* [Exercise brief] Below are entries. Give back exactly the lines from the one containing "middle dip: (361, 294)" through the one containing "wrist: (527, 264)", inclusive, without the pictures.

* [Limb landmark coordinates]
----------------------------------------

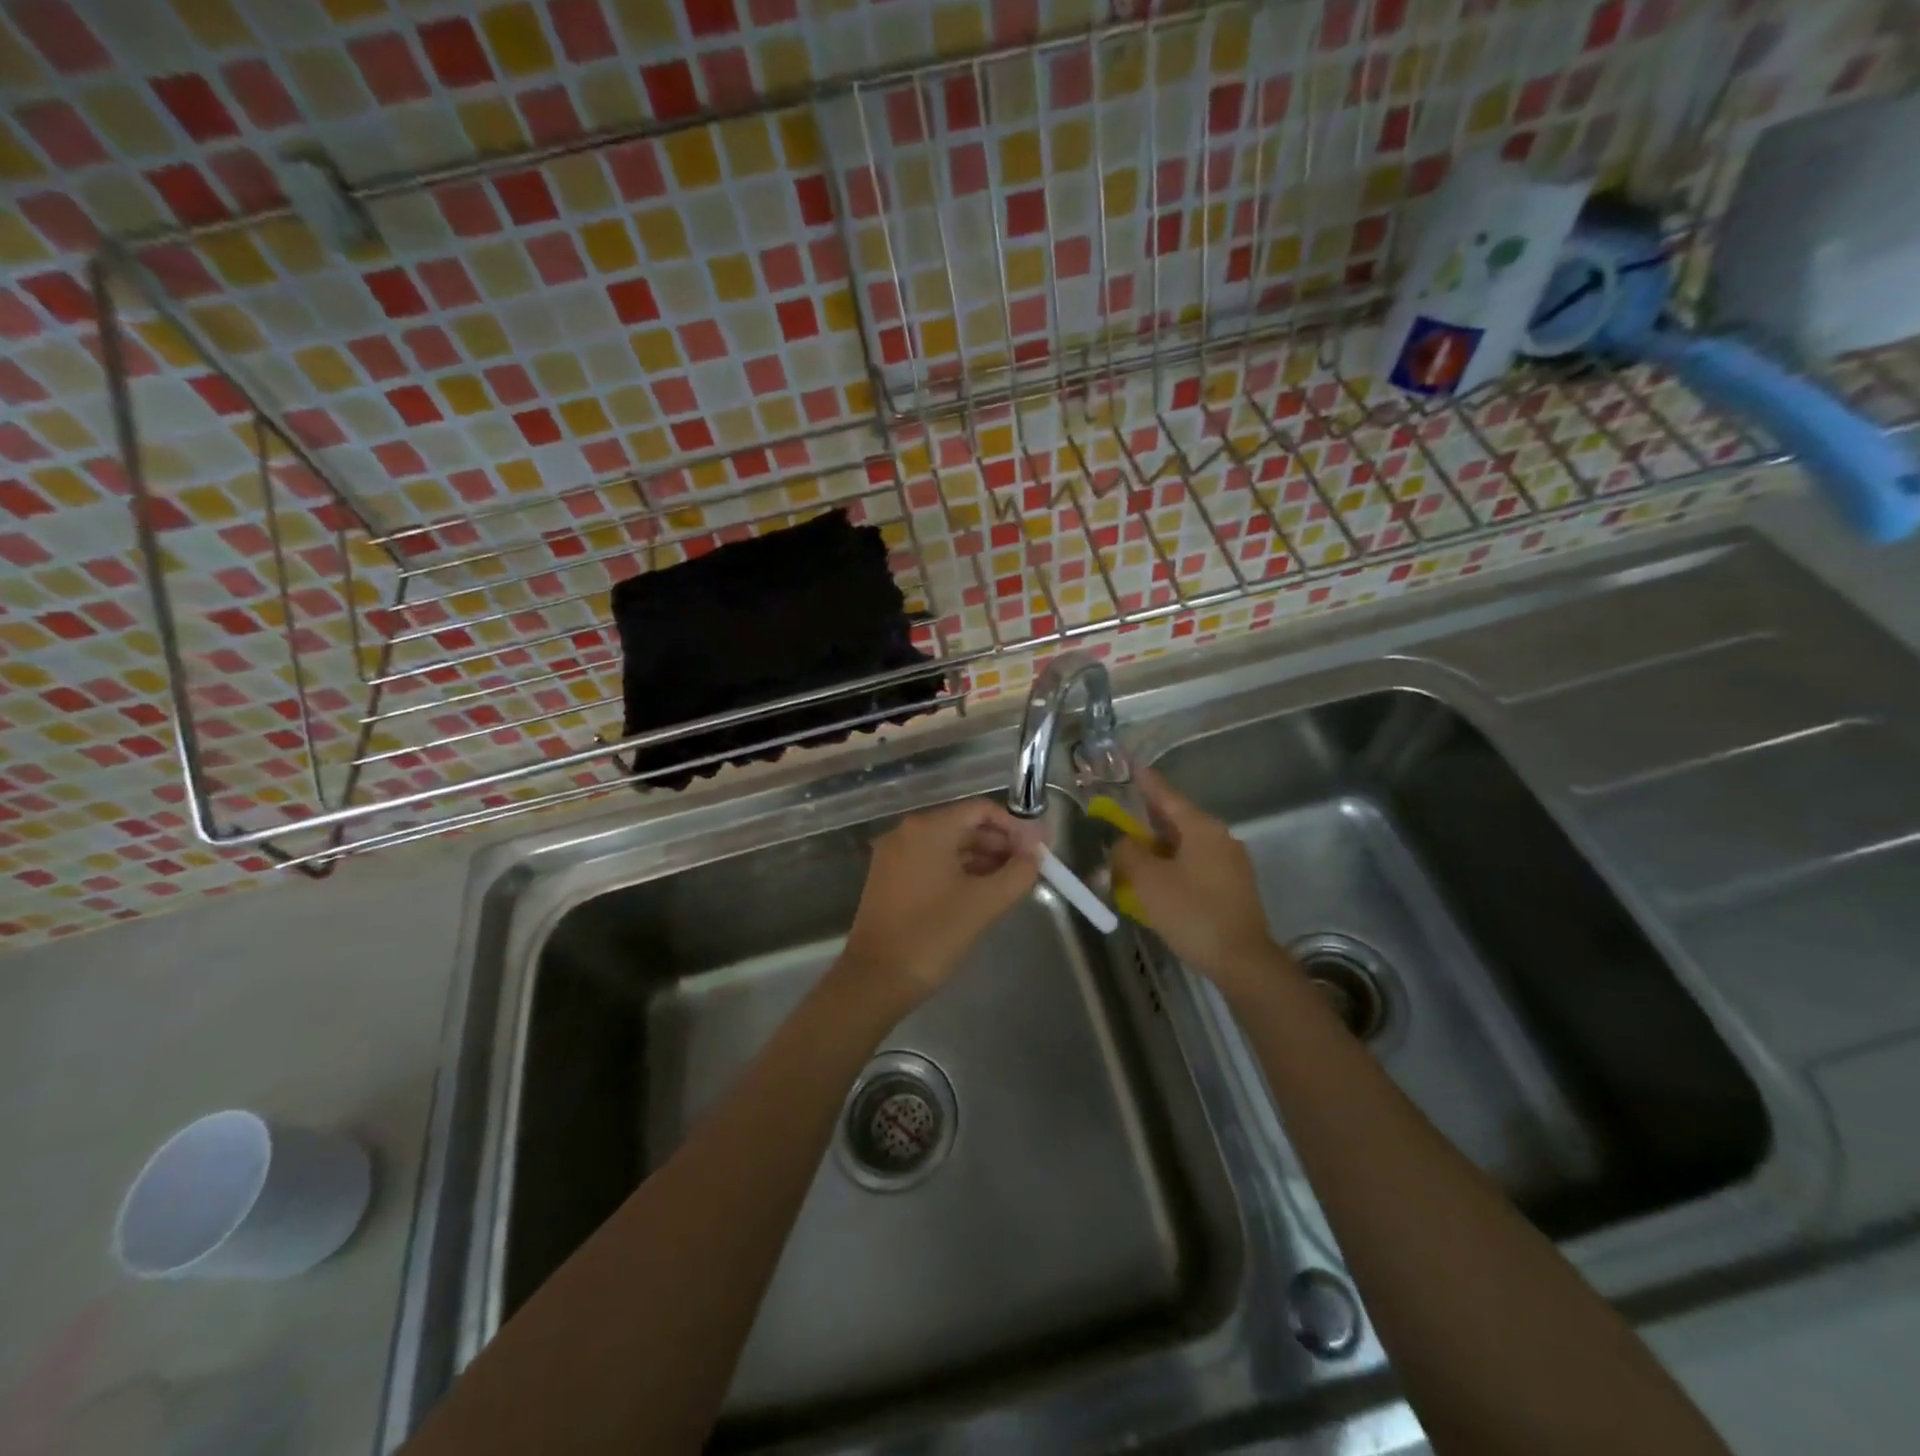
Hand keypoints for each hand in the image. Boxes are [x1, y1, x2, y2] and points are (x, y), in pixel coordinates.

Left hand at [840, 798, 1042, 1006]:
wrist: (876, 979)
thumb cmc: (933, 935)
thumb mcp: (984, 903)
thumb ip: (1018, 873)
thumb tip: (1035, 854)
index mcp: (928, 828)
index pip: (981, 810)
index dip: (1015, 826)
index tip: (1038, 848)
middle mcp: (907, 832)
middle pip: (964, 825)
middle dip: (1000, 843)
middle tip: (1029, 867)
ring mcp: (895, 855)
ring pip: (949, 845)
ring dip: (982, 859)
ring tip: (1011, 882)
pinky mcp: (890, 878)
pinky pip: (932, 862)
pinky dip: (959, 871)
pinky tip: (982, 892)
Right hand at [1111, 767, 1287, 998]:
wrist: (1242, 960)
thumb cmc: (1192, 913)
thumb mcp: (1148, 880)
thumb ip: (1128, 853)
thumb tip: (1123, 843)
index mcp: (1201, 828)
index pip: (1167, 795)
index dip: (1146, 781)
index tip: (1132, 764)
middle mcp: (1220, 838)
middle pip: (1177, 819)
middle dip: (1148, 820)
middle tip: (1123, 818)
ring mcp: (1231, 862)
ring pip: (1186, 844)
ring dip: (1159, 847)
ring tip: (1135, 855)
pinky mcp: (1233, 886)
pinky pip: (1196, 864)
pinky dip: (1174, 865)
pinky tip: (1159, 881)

----------------------------------------

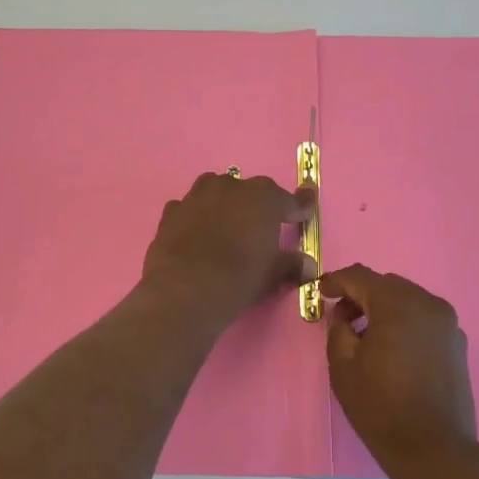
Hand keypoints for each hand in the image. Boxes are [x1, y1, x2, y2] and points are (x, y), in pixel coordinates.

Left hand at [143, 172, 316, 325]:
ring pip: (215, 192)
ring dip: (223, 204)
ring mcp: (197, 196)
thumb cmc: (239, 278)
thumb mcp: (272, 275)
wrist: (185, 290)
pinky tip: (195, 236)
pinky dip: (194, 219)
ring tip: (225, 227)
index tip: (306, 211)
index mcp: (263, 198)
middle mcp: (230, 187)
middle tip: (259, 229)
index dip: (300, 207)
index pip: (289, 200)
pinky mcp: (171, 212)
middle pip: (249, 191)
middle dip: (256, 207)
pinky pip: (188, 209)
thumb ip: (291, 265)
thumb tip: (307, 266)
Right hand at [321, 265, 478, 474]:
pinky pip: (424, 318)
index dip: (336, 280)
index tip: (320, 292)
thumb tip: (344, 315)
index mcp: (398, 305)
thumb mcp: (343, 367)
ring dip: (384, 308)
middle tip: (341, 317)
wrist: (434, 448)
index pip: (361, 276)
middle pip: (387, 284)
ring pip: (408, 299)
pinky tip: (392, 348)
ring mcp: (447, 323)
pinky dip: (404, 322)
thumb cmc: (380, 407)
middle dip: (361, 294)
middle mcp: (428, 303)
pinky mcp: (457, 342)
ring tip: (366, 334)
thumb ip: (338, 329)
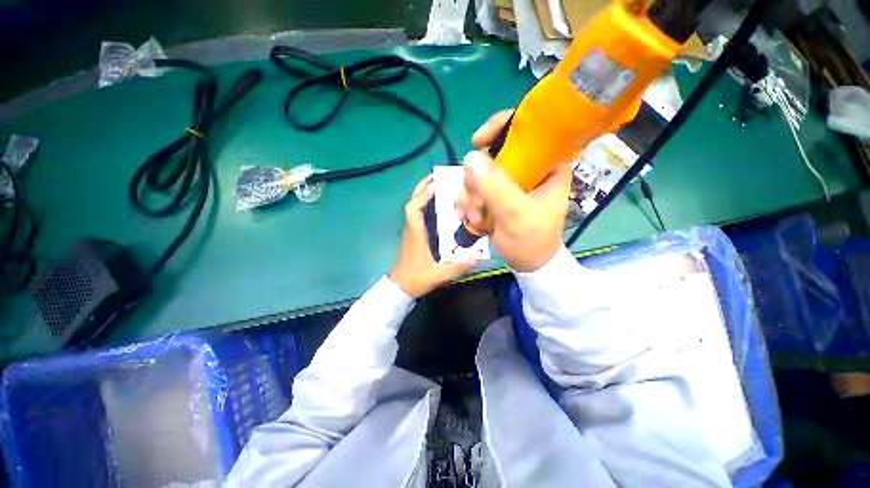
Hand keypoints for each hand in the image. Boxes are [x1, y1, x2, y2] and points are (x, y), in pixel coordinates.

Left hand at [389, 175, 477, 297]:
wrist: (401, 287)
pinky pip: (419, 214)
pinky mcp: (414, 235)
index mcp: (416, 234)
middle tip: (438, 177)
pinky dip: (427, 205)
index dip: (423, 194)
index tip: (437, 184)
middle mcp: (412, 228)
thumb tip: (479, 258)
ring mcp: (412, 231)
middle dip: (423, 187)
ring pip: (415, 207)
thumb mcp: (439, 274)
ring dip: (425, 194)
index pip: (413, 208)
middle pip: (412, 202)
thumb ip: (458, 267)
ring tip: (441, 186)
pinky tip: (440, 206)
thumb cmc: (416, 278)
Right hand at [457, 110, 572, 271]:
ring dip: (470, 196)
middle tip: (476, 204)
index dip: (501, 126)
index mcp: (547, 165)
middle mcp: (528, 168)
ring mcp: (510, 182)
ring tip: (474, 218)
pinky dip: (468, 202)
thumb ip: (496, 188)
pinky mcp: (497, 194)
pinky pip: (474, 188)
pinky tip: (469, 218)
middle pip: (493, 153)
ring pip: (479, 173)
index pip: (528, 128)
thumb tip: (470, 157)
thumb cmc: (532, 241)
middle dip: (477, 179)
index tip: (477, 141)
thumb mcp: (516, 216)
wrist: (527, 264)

----------------------------------------

* [Result of the task]
middle dip: (361, 294)
middle mcp: (428, 303)
pinky mcp: (457, 342)
ring tip: (366, 334)
thumb ip: (338, 329)
Hand keypoints for each hand in the image. Boxes are [x1, y1, x2, y2] and points are (x, y), in pixel coordinates.

Left hand at [389, 175, 477, 297]:
wrist: (401, 287)
pinky pip: (419, 214)
pinky mcp: (414, 235)
index mcp: (416, 234)
middle tip: (438, 177)
pinky dip: (427, 205)
index dip: (423, 194)
index tip: (437, 184)
middle mcp: (412, 228)
thumb tip: (479, 258)
ring mcp: (412, 231)
middle dip: (423, 187)
ring pip: (415, 207)
thumb mcp: (439, 274)
ring dip: (425, 194)
index pip: (413, 208)
middle pip: (412, 202)
thumb ip: (458, 267)
ring tip: (441, 186)
pinky tip: (440, 206)
thumb cmc: (416, 278)
Right hand at [457, 110, 572, 271]:
ring dip: (470, 196)
middle tip: (476, 204)
index dip: (501, 126)
index mcp: (547, 165)
middle mcp: (528, 168)
ring mcp: (510, 182)
ring tip: (474, 218)
pinky dip: (468, 202)
thumb ip: (496, 188)
pinky mcp: (497, 194)
pinky pip: (474, 188)
pinky tip: (469, 218)
middle pip: (493, 153)
ring pip: (479, 173)
index pip: (528, 128)
thumb tip: (470, 157)
thumb cmc: (532, 241)
middle dip: (477, 179)
index tip: (477, 141)
thumb mcp: (516, 216)
wrist: (527, 264)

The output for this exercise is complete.